— Document text —
^^^^^^^^^^^^^^^^

Last month, Nicholas Gilbert received a delivery of grain for the 1,400 cows he tends at his dairy farm in Potsdam, New York, 20 miles from the Ontario border. The feed came with a surprise tariff of $2,200 tacked on. “We have small margins,” he told me. “I had a contracted price on that grain delivered to my barn. It was supposed to be so much per ton. And they added that tariff right on top because it comes from a Canadian feed mill.”

Gilbert cannot increase the price of the milk he sells, which is set by the local co-op. He cannot feed his cows less food. He cannot buy feed from another supplier; there aren’t any nearby, and getting it from farther away would be more expensive. When he got the delivery, he stared at the tariff for a while. Shouldn’t his Canadian supplier have been responsible for paying it? “I’m not even sure it’s legal! We contracted for the price on delivery! If your price of fuel goes up or your truck breaks down, that’s not my problem! That’s what the contract’s for.”

^^^^^^^^^^^^^^^^

— Provided information —
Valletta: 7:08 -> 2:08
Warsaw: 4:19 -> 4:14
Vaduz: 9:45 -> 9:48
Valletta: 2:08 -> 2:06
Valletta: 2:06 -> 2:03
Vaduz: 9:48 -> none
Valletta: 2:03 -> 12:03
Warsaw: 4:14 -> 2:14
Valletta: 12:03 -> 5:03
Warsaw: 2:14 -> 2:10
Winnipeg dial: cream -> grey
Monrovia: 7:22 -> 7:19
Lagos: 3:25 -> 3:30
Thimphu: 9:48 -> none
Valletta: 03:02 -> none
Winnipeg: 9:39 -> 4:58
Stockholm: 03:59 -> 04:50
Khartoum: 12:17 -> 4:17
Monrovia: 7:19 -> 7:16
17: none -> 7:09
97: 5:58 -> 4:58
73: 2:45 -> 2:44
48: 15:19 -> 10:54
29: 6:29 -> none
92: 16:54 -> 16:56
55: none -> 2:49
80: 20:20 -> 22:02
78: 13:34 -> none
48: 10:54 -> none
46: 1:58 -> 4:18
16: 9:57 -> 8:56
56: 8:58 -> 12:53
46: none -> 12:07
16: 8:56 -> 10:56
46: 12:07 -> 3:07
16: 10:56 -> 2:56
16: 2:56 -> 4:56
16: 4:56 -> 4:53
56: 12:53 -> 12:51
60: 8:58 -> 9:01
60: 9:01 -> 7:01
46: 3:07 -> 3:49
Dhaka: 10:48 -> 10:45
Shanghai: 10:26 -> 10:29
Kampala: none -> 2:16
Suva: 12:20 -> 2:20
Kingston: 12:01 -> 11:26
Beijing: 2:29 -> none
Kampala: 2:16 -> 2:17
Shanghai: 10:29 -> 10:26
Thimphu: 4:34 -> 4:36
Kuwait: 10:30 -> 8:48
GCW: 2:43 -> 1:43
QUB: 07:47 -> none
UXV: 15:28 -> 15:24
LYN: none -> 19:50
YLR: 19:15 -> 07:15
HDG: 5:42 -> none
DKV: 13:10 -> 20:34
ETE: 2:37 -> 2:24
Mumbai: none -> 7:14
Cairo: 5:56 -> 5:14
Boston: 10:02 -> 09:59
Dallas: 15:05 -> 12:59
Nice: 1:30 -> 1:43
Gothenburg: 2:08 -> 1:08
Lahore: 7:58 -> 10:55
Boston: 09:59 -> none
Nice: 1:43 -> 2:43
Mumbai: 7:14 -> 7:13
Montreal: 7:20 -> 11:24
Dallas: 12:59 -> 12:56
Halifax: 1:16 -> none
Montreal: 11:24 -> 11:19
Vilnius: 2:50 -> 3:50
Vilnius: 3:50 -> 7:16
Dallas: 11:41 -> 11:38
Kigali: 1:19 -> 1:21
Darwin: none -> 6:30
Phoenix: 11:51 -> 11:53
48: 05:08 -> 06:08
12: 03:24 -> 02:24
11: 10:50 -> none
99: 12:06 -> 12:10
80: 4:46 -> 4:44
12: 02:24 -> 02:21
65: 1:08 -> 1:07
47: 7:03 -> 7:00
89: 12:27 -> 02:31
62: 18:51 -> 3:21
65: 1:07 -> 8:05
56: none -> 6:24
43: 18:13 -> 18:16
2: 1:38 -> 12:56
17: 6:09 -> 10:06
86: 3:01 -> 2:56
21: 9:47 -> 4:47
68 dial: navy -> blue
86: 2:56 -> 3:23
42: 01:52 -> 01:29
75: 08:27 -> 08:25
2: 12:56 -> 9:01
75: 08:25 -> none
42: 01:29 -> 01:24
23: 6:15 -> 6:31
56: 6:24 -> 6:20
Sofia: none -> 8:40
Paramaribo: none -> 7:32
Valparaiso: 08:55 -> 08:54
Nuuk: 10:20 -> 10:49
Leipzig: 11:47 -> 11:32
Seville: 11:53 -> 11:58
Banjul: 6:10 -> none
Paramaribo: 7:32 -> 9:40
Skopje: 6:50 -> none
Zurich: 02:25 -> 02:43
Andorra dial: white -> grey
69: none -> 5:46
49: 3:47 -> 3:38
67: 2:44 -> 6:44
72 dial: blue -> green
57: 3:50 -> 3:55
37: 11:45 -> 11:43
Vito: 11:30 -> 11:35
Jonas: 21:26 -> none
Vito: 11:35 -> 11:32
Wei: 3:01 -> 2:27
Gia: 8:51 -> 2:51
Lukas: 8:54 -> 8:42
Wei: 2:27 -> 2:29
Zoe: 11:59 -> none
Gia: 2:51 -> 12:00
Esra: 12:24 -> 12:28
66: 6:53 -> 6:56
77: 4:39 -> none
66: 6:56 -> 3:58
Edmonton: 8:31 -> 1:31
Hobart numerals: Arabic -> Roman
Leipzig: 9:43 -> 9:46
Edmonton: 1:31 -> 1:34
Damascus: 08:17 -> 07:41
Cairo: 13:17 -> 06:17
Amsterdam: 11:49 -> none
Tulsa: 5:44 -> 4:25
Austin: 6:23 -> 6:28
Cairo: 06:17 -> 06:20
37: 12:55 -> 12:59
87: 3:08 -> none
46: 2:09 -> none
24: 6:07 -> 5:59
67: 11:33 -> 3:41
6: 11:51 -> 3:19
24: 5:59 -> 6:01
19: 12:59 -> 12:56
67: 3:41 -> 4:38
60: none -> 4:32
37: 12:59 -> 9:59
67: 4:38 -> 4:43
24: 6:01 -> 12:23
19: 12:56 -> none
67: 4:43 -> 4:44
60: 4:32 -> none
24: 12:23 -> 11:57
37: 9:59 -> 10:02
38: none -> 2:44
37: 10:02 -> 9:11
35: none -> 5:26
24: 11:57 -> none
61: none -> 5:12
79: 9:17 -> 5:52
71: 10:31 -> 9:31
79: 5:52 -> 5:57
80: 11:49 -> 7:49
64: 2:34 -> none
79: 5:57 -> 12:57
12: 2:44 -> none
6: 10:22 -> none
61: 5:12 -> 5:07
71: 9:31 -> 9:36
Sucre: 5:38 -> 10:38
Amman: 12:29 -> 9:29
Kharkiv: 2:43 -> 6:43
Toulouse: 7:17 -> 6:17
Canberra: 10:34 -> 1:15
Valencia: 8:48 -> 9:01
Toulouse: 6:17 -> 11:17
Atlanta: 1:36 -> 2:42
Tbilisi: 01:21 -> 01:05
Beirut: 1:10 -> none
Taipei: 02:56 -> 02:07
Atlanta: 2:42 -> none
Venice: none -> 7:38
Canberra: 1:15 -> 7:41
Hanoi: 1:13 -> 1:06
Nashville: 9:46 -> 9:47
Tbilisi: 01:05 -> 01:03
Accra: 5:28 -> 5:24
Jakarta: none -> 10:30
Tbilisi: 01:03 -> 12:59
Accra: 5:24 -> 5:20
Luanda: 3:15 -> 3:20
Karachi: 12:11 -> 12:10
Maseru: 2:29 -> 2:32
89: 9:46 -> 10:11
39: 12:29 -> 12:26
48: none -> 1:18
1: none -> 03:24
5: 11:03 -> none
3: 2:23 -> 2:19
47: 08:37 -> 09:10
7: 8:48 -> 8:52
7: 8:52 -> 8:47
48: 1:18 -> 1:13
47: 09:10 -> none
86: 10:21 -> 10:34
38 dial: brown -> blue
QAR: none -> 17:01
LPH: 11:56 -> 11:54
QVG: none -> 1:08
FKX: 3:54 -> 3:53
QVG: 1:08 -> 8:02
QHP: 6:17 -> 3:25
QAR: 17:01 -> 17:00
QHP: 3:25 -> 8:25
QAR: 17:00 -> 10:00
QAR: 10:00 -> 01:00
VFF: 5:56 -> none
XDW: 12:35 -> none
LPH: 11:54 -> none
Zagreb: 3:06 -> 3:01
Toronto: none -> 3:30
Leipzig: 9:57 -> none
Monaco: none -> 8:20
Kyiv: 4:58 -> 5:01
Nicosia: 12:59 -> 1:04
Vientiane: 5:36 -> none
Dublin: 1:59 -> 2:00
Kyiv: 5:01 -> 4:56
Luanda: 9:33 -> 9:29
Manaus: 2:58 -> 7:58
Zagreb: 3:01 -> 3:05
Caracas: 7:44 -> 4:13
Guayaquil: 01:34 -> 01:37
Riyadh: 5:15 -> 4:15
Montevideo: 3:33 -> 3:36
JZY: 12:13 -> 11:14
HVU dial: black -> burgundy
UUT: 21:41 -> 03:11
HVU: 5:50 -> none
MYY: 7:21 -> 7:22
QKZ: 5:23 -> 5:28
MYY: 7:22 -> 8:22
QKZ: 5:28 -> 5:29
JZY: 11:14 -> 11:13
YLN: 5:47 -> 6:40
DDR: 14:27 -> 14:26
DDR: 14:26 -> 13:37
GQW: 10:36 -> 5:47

^^^^^^^^^^^^^^^^

— Your instructions —
Copy out the entire passage about the tariff on dairy feed, word for word. Rely only on the passage about the tariff on dairy feed.

— Result below —
Last month, Nicholas Gilbert received a delivery of grain for the 1,400 cows he tends at his dairy farm in Potsdam, New York, 20 miles from the Ontario border. The feed came with a surprise tariff of $2,200 tacked on. “We have small margins,” he told me. “I had a contracted price on that grain delivered to my barn. It was supposed to be so much per ton. And they added that tariff right on top because it comes from a Canadian feed mill.”

Gilbert cannot increase the price of the milk he sells, which is set by the local co-op. He cannot feed his cows less food. He cannot buy feed from another supplier; there aren’t any nearby, and getting it from farther away would be more expensive. When he got the delivery, he stared at the tariff for a while. Shouldn’t his Canadian supplier have been responsible for paying it? “I’m not even sure it’s legal! We contracted for the price on delivery! If your price of fuel goes up or your truck breaks down, that’s not my problem! That’s what the contract’s for.”